- [Work required]:
Type the entries out again exactly as they read, but leave every picture behind.

Start of Block

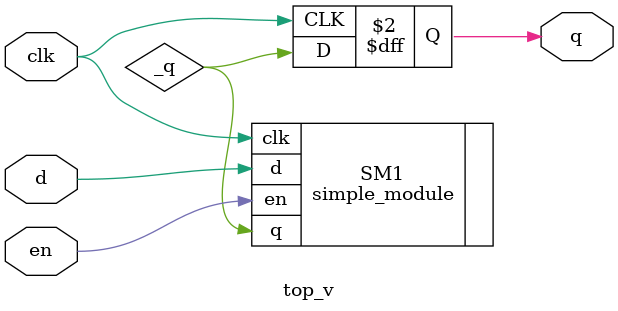
<source format=v>
`timescale 1ns/1ps

module top_v (
                      input clk,
                      input en,
                      input d,
                      output reg q
                      );
   wire _q;

simple_module SM1(
		.clk(clk),
		.en(en),
		.d(d),
		.q(_q)
);

   always @(posedge clk) begin
      q <= _q;
   end

endmodule

</source>
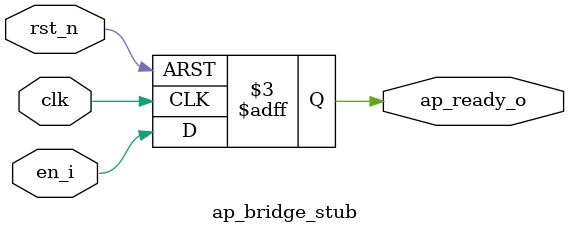
<source format=sv>
`timescale 1ns/1ps
module ap_bridge_stub (
  input  logic clk, rst_n,
  input  logic en_i,          // DP°¡ È°¼ºÀÏ ¶§¸¸ AP ºê¸´Áö È°¼º
  output logic ap_ready_o     // "AP »ç¿ë °¡´É" ÇÃ·¡±×(°¡½Ã¼º¿ë)
);
  always_ff @(posedge clk or negedge rst_n) begin
    if (!rst_n) ap_ready_o <= 1'b0;
    else        ap_ready_o <= en_i;
  end
endmodule

</source>
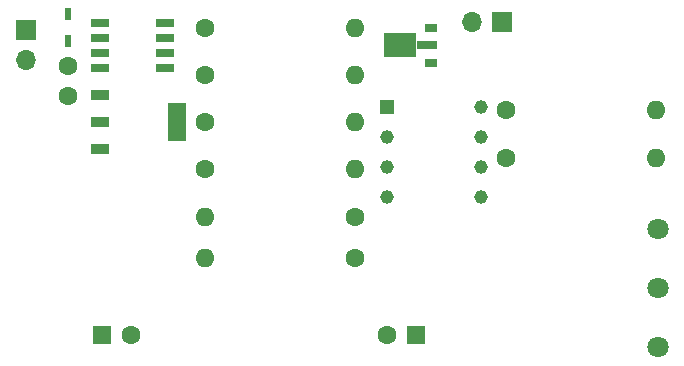
<source format=gbr>
%TF.GenerationSoftware,KiCad,Pcbnew,(6.0.6)*%
%TF.CreationDate,2023-09-23T12:19:06+03:00*%
%TF.ProjectId,leds_rme,6c656473-fc72-46d6-952e-6b696361645f,rev?*%
%TF.SameCoordinates,Original*%
%TF.FileFunction,Soldermask,Top*%
%TF.FilePolarity,Negative*%
%FSLAX46Y46*%
G04 Gerber Fmt 4.6, Leading zero omitted, Abs format (unit mm)*
G04 Created by KiCad (PCBNEW (6.0.6)) date 2023-09-23 12:19:06*
%MOMM*%
%LPD*%
G01*
G04 APERTURE LIST*
%ADD10R,1.600000X1.600000*%
%ADD11C,1.600000*%
%ADD12R,0.500000X1.050000*%
%ADD13C,1.800000*%
%ADD14O,1.600000X1.600000*%
%ADD15R,1.700000X1.700000*%
%ADD16O,1.700000X1.700000*%
%ADD17R,1.550000X0.650000*%
%ADD18R,1.500000X0.900000*%
%ADD19R,1.500000X3.200000*%
%ADD20R,1.100000X0.700000*%
%ADD21R,1.800000X0.700000*%
%ADD22R,2.800000X2.000000*%
%ADD23R,1.160000X1.160000*%
%ADD24C,1.160000*%
G04 APERTURE END LIST*
D10*
%TO.C,C3*%
X79500000Y-75000000D03*
D11*
X77000000Y-75000000D03*
%TD*%
D12*
%TO.C,D1*%
X50000000Y-50138000D03*
X50000000Y-47862000D03*
%TD*%
D13*
%TO.C,VR1*%
X99950000Y-76000000D03*
X99950000Y-71000000D03*
X99950000Y-66000000D03*
%TD*%
D11*
%TO.C,R2*%
X61650000Y-53000000D03*
D14*
X74350000Y-53000000D03*
%TD*%
D11*
%TO.C,R4*%
X61650000Y-61000000D03*
D14*
X74350000Y-61000000D03*
%TD*%
D11*
%TO.C,R8*%
X87150000Y-60000000D03*
D14*
X99850000Y-60000000D03*
%TD*%
D15*
%TO.C,J1*%
X46500000Y-49225000D03*
D16*
X46500000Y-51765000D03*
%TD*%
D11*
%TO.C,R6*%
X61650000Y-49000000D03*
D14*
X74350000Y-49000000D03*
%TD*%
D11*
%TO.C,C1*%
X50000000Y-52250000D03*
X50000000Y-54750000D03*
%TD*%
%TO.C,R3*%
X74350000Y-65000000D03*
D14*
X61650000Y-65000000D03*
%TD*%
D17*
%TO.C,IC1*%
X52775000Y-48595000D03*
X52775000Y-49865000D03*
X52775000Y-51135000D03*
X52775000Y-52405000D03*
X58225000Y-52405000D03*
X58225000Y-51135000D03*
X58225000Y-49865000D03*
X58225000Y-48595000D03*
%TD*%
D18*
%TO.C,IC2*%
X52750000Y-54700000D03*
X52750000Y-57000000D03*
X52750000Y-59300000D03*
D19*
X59250000Y-57000000D03*
%TD*%
D10*
%TO.C,C2*%
X52882323Y-75000000D03*
D11*
X55382323Y-75000000D03*
%TD*%
D20*
%TO.C,Q1*%
X80750000Y-49000000D03*
D21*
X80400000Y-50500000D03*
D20*
X80750000Y-52000000D03*
D22*
X78100000Y-50500000D03*
%TD*%
D11*
%TO.C,R1*%
X61650000Y-57000000D03*
D14*
X74350000Y-57000000D03*
%TD*%
D15*
%TO.C,J2*%
X86775000Y-48500000D03*
D16*
X84235000Y-48500000D03*
%TD*%
D11*
%TO.C,R7*%
X87150000Y-56000000D03*
D14*
X99850000Y-56000000D03*
%TD*%
D11*
%TO.C,R5*%
X74350000Y-68500000D03*
D14*
X61650000Y-68500000D03*
%TD*%
D23*
%TO.C,IC3*%
X77030000Y-55690000D03*
D24*
X77030000Y-58230000D03*
X77030000Y-60770000D03*
X77030000Y-63310000D03*
X84970000Y-63310000D03*
X84970000Y-60770000D03*
X84970000Y-58230000D03*
X84970000Y-55690000D03*
%TD*%
M02*

</source>
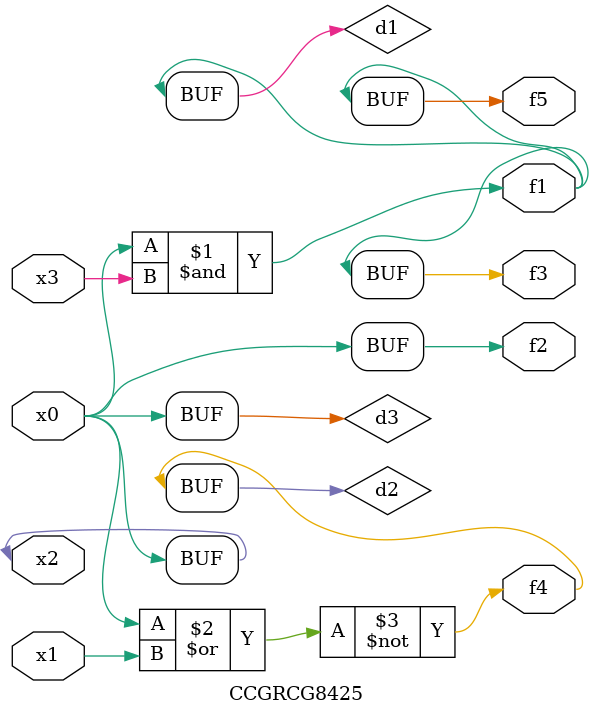
<source format=v>
module CCGRCG8425(
	input x0, x1, x2, x3,
	output f1, f2, f3, f4, f5
);

	wire d1, d2, d3;

	and (d1, x2, x3);
	nor (d2, x0, x1);
	buf (d3, x0, x2);
	assign f1 = d1;
	assign f2 = d3;
	assign f3 = d1;
	assign f4 = d2;
	assign f5 = d1;
endmodule

</source>
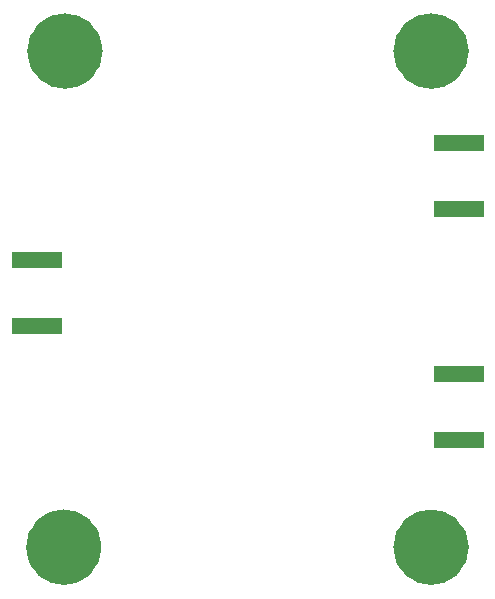
<source format=gbr>
G04 #@! TF.GenerationSoftware,KiCad,Pcbnew,(6.0.4)*
G04 #@! TF.CreationDate,2022-07-08T01:04:45-04:00*
G04 #@! TF.ProjectId,power_divider,706f7765-725f-4646-9976-696465722e6b,Version 2*
G04 #@! TF.SameCoordinates,Original*
G04 #@! TF.FileFunction,Soldermask,Bot*
G04 #@! TF.FilePolarity,Negative*
%FSLAX46Y46*%
G04 Gerber Fmt 4.6, Leading zero omitted, Abs format (unit mm)*
G04 Created by KiCad (PCBNEW (6.0.4)) date 2022-07-08 01:04:45*
%MOMM*%
%LPD*%
G01*
G04 APERTURE LIST*
%ADD10C,3.175465*%
%ADD11R,4.200000X1.350000*%
G04 APERTURE END LIST*
D10*
X152587732Y-57000000D02*
G75*
G03*
X152587732Y-57000000I-1587732J0D01*
G01*
X121487267Y-99000000D02*
G75*
G03*
X121487267Y-99000000I-1587732J0D01*
G01*
X152587732Y-99000000D02*
G75*
G03*
X152587732Y-99000000I-1587732J0D01*
G01*
X121587732Y-57000000D02*
G75*
G03*
X121587732Y-57000000I-1587732J0D01*
G01*
D11*
G04 #@! TO.C,J3*
X153325500Y-89947000D03*
X153325500Y-84297000D03*
G04 #@! TD*
G04 #@! TO.C,J1*
X117602000Y-80295000D03*
X117602000Y-74645000D03*
G04 #@! TD*
G04 #@! TO.C,J2*
X153325500Y-64739000D03*
X153325500Y-70389000D03*
G04 #@! TD*
M02*

</source>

End of Block

- [Exercise response]:
<source format=v>
`timescale 1ns/1ps

module top_v (
                      input clk,
                      input en,
                      input d,
                      output reg q
                      );
   wire _q;

simple_module SM1(
		.clk(clk),
		.en(en),
		.d(d),
		.q(_q)
);

   always @(posedge clk) begin
      q <= _q;
   end

endmodule

</source>
<source format=sv>
`timescale 1ns/1ps
module ap_bridge_stub (
  input  logic clk, rst_n,
  input  logic en_i,          // DP°¡ È°¼ºÀÏ ¶§¸¸ AP ºê¸´Áö È°¼º
  output logic ap_ready_o     // "AP »ç¿ë °¡´É" ÇÃ·¡±×(°¡½Ã¼º¿ë)
);
  always_ff @(posedge clk or negedge rst_n) begin
    if (!rst_n) ap_ready_o <= 1'b0;
    else        ap_ready_o <= en_i;
  end
endmodule

</source>
<source format=gbr>
%TF.GenerationSoftware,KiCad,Pcbnew,(6.0.6)*%
%TF.CreationDate,2023-09-23T12:19:06+03:00*%
%TF.ProjectId,leds_rme,6c656473-fc72-46d6-952e-6b696361645f,rev?*%
%TF.SameCoordinates,Original*%
%TF.FileFunction,Soldermask,Top*%
%TF.FilePolarity,Negative*%
%FSLAX46Y46*%
G04 Gerber Fmt 4.6, Leading zero omitted, Abs format (unit mm)*
G04 Created by KiCad (PCBNEW (6.0.6)) date 2023-09-23 12:19:06*
%MOMM*%
%LPD*%
G01*
G04 APERTURE LIST*
%ADD10R,1.600000X1.600000*%
%ADD11C,1.600000*%
%ADD12R,0.500000X1.050000*%
%ADD13C,1.800000*%
%ADD14O,1.600000X1.600000*%
%ADD15R,1.700000X1.700000*%
%ADD16O,1.700000X1.700000*%
%ADD17R,1.550000X0.650000*%
%ADD18R,1.500000X0.900000*%
%ADD19R,1.500000X3.200000*%
%ADD20R,1.100000X0.700000*%
%ADD21R,1.800000X0.700000*%
%ADD22R,2.800000X2.000000*%
%ADD23R,1.160000X1.160000*%
%ADD24C,1.160000*%
G04 APERTURE END LIST*
D10*
%TO.C,C3*%
X79500000Y-75000000D03*
D11*
X77000000Y-75000000D03*
%TD*%
D12*
%TO.C,D1*%
X50000000Y-50138000D03*
X50000000Y-47862000D03*
%TD*%
D13*
%TO.C,VR1*%
X99950000Y-76000000D03*
X99950000Y-71000000D03*
X99950000Y-66000000D03*
%TD*%
D11*
%TO.C,R2*%
X61650000Y-53000000D03*
D14*
X74350000Y-53000000D03*
%TD*%
D11*
%TO.C,R4*%
X61650000Y-61000000D03*
D14*
X74350000Y-61000000D03*
%TD*%
D11*
%TO.C,R8*%
X87150000Y-60000000D03*
D14*
X99850000Y-60000000D03*
%TD*%
D15*
%TO.C,J1*%
X46500000Y-49225000D03*
D16*
X46500000Y-51765000D03*
%TD*%
D11*
%TO.C,R6*%
X61650000Y-49000000D03*
D14*
X74350000Y-49000000D03*
%TD*%
D11*
%TO.C,C1*%
X50000000Y-52250000D03*
X50000000Y-54750000D03*
%TD*%
%TO.C,R3*%
X74350000Y-65000000D03*
D14*
X61650000Y-65000000D03*
%TD*%
D17*
%TO.C,IC1*%
X52775000Y-48595000D03*
X52775000Y-49865000D03*
X52775000Y-51135000D03*
X52775000Y-52405000D03*
X58225000Y-52405000D03*
X58225000Y-51135000D03*
X58225000Y-49865000D03*
X58225000Y-48595000D03*
%TD*%
D18*
%TO.C,IC2*%
X52750000Y-54700000D03*
X52750000Y-57000000D03*
X52750000Y-59300000D03*
D19*
X59250000Y-57000000D03*
%TD*%
D10*
%TO.C,C2*%
X52882323Y-75000000D03*
D11*
X55382323Y-75000000D03*
%TD*%
D20*
%TO.C,Q1*%
X80750000Y-49000000D03*
D21*
X80400000Y-50500000D03*
D20*
X80750000Y-52000000D03*
D22*
X78100000Y-50500000D03*
%TD*%
D11*
%TO.C,R1*%
X61650000Y-57000000D03*
D14*
X74350000Y-57000000D03*
%TD*%
D15*
%TO.C,J2*%
X86775000Y-48500000D03*
D16*
X84235000Y-48500000D03*
%TD*%
D11*
%TO.C,R7*%
X87150000Y-56000000D03*
D14*
X99850000Y-56000000D03*
%TD*%
D11*
%TO.C,R5*%
X74350000Y-68500000D03*
D14*
X61650000Y-68500000D03*
%TD*%
D23*
%TO.C,IC3*%
X77030000Y-55690000D03*
D24*
X77030000Y-58230000D03*
X77030000Y-60770000D03*
X77030000Y-63310000D03*
X84970000Y-63310000D03*
X84970000Y-60770000D03*
X84970000Y-58230000D03*
X84970000Y-55690000D03*
%TD*%
M02*

</source>
<source format=v>
module CCGRCG8425(
	input x0, x1, x2, x3,
	output f1, f2, f3, f4, f5
);

	wire d1, d2, d3;

	and (d1, x2, x3);
	nor (d2, x0, x1);
	buf (d3, x0, x2);
	assign f1 = d1;
	assign f2 = d3;
	assign f3 = d1;
	assign f4 = d2;
	assign f5 = d1;
endmodule

</source>
<source format=gbr>
G04 #@! TF.GenerationSoftware,KiCad,Pcbnew,(6.0.4)*
G04 #@! TF.CreationDate,2022-07-08T01:04:45-04:00*
G04 #@! TF.ProjectId,power_divider,706f7765-725f-4646-9976-696465722e6b,Version 2*
G04 #@! TF.SameCoordinates,Original*
G04 #@! TF.FileFunction,Soldermask,Bot*
G04 #@! TF.FilePolarity,Negative*
%FSLAX46Y46*%
G04 Gerber Fmt 4.6, Leading zero omitted, Abs format (unit mm)*
G04 Created by KiCad (PCBNEW (6.0.4)) date 2022-07-08 01:04:45*
%MOMM*%
%LPD*%
G01*
G04 APERTURE LIST*
%ADD10C,3.175465*%
%ADD11R,4.200000X1.350000*%
G04 APERTURE END LIST*
D10*
X152587732Y-57000000D02*
G75*
G03*
X152587732Y-57000000I-1587732J0D01*
G01*
X121487267Y-99000000D02*
G75*
G03*
X121487267Y-99000000I-1587732J0D01*
G01*
X152587732Y-99000000D02*
G75*
G03*
X152587732Y-99000000I-1587732J0D01*
G01*
X121587732Y-57000000D02*
G75*
G03*
X121587732Y-57000000I-1587732J0D01*
G01*
D11*
G04 #@! TO.C,J3*
X153325500Y-89947000D03*
X153325500Y-84297000D03*
G04 #@! TD*
G04 #@! TO.C,J1*
X117602000Y-80295000D03*
X117602000Y-74645000D03*
G04 #@! TD*
G04 #@! TO.C,J2*
X153325500Y-64739000D03*
X153325500Y-70389000D03*
G04 #@! TD*
M02*

</source>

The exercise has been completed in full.